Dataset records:
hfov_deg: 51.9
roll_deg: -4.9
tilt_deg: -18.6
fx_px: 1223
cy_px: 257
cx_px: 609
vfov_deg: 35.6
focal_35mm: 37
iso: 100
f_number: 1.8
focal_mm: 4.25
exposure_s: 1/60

---

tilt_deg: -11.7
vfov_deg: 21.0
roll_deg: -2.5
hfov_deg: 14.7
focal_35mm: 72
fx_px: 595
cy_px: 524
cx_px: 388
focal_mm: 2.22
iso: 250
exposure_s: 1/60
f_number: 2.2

> PROBLEM DESCRIPTION: What do the lines above say from the one containing "tilt_deg: -11.7" down to the one containing "f_number: 2.2"? Return them exactly, both end lines included, and only them.

> RESPONSE BELOW:
tilt_deg: -11.7
vfov_deg: 21.0
roll_deg: -2.5
hfov_deg: 14.7
focal_35mm: 72
fx_px: 595
cy_px: 524
cx_px: 388
focal_mm: 2.22
iso: 250
exposure_s: 1/60
f_number: 2.2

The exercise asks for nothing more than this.